Dataset records
——

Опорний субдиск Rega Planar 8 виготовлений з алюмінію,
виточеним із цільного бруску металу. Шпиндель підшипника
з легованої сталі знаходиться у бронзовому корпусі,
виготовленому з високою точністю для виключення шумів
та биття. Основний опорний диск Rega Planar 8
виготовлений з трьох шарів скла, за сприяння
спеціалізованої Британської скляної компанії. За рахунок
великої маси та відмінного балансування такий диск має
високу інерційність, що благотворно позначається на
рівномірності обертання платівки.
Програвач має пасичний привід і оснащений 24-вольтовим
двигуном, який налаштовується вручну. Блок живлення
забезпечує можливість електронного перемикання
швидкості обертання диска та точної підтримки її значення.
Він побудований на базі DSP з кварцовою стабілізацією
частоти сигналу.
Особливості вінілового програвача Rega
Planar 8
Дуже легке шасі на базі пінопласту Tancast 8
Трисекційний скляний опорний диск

——

What you should do
Return the entries above exactly, each one complete.

Result
Опорний субдиск Rega Planar 8 виготовлений з алюмінію,
виточеним із цільного бруску металу. Шпиндель підшипника
з легованої сталі знаходиться у бронзовому корпусі,
виготовленому з високою точністю для виключення шумів
та биття. Основний опорний диск Rega Planar 8
виготовлений з трьох шарів скла, за сприяння
спеціалізованої Британської скляної компанії. За рахунок
великої маси та відмінного балансування такий диск має
високу інерційність, що благотворно позначається на
рівномірності обертання платівки.
Програвач має пасичний привід і оснащений 24-вольтовим
двигуном, який налаштовується вручну. Блок живлення
забезпечує можливість електронного перемикання
швидкості обертання диска та точної підтримки її значення.
Він побудований на базі DSP з кварцовою стабілізацією
частоти сигналу.
Особливості вінілового програвача Rega
Planar 8
Дуже легке шасі на базі пінопласту Tancast 8
Трисекційний скляний опорний диск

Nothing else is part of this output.